Reading passage
Patents by Inventor Adam Polyak

Adam Polyak has filed for patents to protect the following inventions. This listing includes patent applications that are pending as well as patents that have already been granted by the United States Patent and Trademark Office (USPTO).

METHODS, APPARATUSES AND COMPUTER PROGRAM PRODUCTS FOR IMAGE EDITING VIA RECOGNITION AND GENERATION TASKS

Publication number: 20260127792

Abstract: Methods and systems are provided to edit or update images or videos based on instructions. A system may analyze an input image and may determine an instruction associated with the input image. The instruction may include content to edit or update the input image. The system may select an edit task, among predetermined edit tasks associated with changes to images, based on a description of the content of the instruction. The system may generate an output image, based on implementing the selected edit task, including an update to the input image depicting the description of the content of the instruction.

Type: Application

Filed: November 3, 2025

Publication date: May 7, 2026

Inventors: Adam Polyak, Yuval Kirstain, Yaniv Nechemia Taigman, Shelly Sheynin, Uriel Singer, Amit Zohar, Devi Niru Parikh
SYSTEMS AND METHODS FOR AUTOMATED MOVIE GENERATION AND EDITING

Publication number: 20260100204

Abstract: A method to generate synchronized audio for a video includes receiving the video including a sequence of frames and receiving a text input describing at least one of a scene, an event, or a mood to be reflected in an audio track. The method also includes generating a latent audio representation via an audio generation model conditioned jointly on video embeddings associated with the sequence of frames and text embeddings associated with the text input. The method also includes decoding the latent audio representation to produce an audio track temporally aligned with the video and semantically consistent with the text input.

Set of tasks
a – Copy the patent listing word for word from "Publication number: 20260100204" to "consistent with the text input.".
b – Write the next part of the listing of Adam Polyak's patents, picking up after its final sentence.

(Source data)
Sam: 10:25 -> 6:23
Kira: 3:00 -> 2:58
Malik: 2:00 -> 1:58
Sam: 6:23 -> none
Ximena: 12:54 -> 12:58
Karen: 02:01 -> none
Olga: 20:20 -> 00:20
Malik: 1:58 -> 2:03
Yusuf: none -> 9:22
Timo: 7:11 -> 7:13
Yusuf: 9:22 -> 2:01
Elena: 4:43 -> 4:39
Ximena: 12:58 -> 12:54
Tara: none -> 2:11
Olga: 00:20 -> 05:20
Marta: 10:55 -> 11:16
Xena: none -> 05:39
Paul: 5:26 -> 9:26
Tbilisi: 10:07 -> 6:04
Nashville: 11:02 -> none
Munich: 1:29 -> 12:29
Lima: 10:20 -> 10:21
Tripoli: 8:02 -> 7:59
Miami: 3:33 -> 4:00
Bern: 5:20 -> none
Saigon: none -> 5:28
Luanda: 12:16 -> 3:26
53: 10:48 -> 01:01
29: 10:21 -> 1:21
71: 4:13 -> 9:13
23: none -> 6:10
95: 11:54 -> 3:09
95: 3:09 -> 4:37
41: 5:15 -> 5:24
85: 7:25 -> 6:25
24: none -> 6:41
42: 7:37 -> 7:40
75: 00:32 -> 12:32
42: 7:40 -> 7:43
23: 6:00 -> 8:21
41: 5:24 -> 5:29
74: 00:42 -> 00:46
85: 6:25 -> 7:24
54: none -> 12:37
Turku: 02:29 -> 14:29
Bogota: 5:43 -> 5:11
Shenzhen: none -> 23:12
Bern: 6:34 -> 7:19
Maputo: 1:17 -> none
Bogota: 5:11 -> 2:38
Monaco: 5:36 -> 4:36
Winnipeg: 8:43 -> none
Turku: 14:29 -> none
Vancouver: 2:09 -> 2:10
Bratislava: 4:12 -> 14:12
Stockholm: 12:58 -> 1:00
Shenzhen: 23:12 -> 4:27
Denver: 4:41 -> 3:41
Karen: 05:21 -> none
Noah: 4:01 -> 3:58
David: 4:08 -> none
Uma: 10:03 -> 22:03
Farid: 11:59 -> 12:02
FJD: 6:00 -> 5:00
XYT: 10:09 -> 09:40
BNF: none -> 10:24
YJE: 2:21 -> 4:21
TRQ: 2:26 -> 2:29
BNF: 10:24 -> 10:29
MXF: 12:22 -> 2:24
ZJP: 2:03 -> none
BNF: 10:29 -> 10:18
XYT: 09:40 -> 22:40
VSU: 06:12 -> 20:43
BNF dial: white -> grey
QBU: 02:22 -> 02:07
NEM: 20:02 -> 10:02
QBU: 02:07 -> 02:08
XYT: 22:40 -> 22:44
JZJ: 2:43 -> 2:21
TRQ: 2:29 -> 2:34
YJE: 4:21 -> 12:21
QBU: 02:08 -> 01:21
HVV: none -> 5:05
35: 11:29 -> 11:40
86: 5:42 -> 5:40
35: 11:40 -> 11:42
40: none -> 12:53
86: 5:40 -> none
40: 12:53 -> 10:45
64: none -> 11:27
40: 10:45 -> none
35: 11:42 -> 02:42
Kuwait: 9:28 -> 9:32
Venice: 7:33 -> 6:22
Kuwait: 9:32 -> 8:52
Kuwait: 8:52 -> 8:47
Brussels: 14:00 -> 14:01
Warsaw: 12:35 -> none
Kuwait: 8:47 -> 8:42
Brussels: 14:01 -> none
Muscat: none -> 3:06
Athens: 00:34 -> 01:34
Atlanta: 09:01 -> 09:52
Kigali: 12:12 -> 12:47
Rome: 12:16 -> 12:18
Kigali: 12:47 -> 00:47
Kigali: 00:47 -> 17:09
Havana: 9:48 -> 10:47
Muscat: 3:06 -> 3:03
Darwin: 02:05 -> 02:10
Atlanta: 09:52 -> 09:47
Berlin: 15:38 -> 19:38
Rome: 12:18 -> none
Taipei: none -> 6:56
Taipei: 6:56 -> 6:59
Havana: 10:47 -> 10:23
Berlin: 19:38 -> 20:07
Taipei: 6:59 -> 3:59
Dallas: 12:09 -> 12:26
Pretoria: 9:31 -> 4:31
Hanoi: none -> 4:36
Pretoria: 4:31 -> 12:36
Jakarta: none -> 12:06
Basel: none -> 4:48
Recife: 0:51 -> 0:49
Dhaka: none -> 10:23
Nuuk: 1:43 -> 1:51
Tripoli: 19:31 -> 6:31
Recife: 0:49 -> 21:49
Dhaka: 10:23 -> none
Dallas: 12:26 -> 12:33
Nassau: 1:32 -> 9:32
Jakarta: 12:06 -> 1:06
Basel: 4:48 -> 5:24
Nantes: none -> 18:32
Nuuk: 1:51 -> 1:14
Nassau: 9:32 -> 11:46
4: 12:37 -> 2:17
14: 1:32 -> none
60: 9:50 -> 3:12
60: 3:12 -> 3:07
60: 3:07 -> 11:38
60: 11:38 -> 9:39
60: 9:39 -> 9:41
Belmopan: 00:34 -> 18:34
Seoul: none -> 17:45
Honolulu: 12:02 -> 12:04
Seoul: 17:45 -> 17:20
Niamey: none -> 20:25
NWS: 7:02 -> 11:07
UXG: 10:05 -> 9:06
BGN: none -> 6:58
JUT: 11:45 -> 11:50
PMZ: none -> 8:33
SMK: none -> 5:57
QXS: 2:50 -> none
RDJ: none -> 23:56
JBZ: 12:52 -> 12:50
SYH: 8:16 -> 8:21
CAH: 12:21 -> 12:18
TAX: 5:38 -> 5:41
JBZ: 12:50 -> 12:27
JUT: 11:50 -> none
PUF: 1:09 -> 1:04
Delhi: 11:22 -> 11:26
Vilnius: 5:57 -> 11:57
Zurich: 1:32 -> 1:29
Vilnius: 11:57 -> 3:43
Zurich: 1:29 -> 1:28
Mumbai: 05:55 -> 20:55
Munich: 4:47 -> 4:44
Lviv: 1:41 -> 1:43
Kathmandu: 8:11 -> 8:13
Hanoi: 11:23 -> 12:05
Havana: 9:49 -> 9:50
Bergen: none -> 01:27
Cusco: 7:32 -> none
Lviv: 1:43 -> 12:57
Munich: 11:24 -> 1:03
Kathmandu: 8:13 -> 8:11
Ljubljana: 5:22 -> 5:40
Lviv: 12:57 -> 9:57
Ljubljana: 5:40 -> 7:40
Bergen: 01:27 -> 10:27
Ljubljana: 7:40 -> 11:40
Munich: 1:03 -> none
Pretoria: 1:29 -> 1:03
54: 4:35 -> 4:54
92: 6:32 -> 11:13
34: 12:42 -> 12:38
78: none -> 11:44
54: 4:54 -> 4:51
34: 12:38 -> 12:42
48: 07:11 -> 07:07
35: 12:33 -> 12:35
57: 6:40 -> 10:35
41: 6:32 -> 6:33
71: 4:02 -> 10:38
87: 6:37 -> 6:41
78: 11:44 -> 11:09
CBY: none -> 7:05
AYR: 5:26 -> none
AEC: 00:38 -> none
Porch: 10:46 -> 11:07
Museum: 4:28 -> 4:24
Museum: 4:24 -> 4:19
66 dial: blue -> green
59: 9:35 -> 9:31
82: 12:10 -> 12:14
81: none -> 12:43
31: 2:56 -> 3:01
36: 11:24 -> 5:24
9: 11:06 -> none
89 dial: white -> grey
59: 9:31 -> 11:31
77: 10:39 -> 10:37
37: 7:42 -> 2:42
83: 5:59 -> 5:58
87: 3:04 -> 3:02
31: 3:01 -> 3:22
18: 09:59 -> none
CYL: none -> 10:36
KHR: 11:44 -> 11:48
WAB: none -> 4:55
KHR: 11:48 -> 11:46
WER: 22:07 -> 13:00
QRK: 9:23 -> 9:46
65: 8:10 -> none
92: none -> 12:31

Written responses
a –
Publication number: 20260100204

Abstract: A method to generate synchronized audio for a video includes receiving the video including a sequence of frames and receiving a text input describing at least one of a scene, an event, or a mood to be reflected in an audio track. The method also includes generating a latent audio representation via an audio generation model conditioned jointly on video embeddings associated with the sequence of frames and text embeddings associated with the text input. The method also includes decoding the latent audio representation to produce an audio track temporally aligned with the video and semantically consistent with the text input.

b –
Type: Application

Filed: October 2, 2025

Publication date: April 9, 2026

Inventors: Zecheng He, Samaneh Azadi, Bowen Shi, Apoorv Vyas, Ann Lee, Ishan Satish Misra, Peizhao Zhang, Roshan Rajesh Sumbaly, Yaniv Nechemia Taigman, Peter Vajda, Yi-Chiao Wu, Andros Tjandra, Wei-Ning Hsu, Amit Zohar, Animesh Sinha, Yuval Kirstain, Shelly Sheynin, Adam Polyak, Matthew Le, Juefei Xu, Haoyu Ma, Tingbo Hou
SYSTEMS AND METHODS FOR AUTOMATED MOVIE GENERATION AND EDITING

Publication number: 20260100203

Abstract: A method to edit a video includes receiving an input video including a sequence of frames and receiving an editing instruction expressed in natural language. The method also includes generating a multimodal condition based on the textual editing instruction and the input video. The multimodal condition may include an embedding of the input video concatenated with an embedding of the textual editing instruction. The method also includes applying, via a video editing model, the multimodal condition to modify visual content of the input video. The method further includes generating an edited video including visual modifications corresponding to the textual editing instruction. The edited video preserves temporal coherence and overall visual fidelity of the input video.

Type: Application

Filed: October 2, 2025

Publication date: April 9, 2026

Inventors: Zecheng He, Samaneh Azadi, Bowen Shi, Apoorv Vyas, Ann Lee, Ishan Satish Misra, Peizhao Zhang, Roshan Rajesh Sumbaly, Yaniv Nechemia Taigman, Peter Vajda, Yi-Chiao Wu, Andros Tjandra, Wei-Ning Hsu, Amit Zohar, Animesh Sinha, Yuval Kirstain, Shelly Sheynin, Adam Polyak, Matthew Le, Juefei Xu, Haoyu Ma, Tingbo Hou
SYSTEMS AND METHODS FOR AUTOMATED MOVIE GENERATION AND EDITING

Publication number: 20260101081

Abstract: A system and method to generate a video is provided. The method may include generating, based on a user input including a description of a desired video, a structured script including one or more of scene descriptions, dialogue, or explicit shot-level information. The method also includes generating, based on the structured script, a sequence of video frames representing one or more scenes. The method further includes generating, based on the structured script and the sequence of video frames, an audio track including one or more of ambient sounds, sound effects, or music. The generated audio track being temporally synchronized with the sequence of video frames. The method also includes combining the sequence of video frames with the audio track to generate a synchronized video output representing the desired video.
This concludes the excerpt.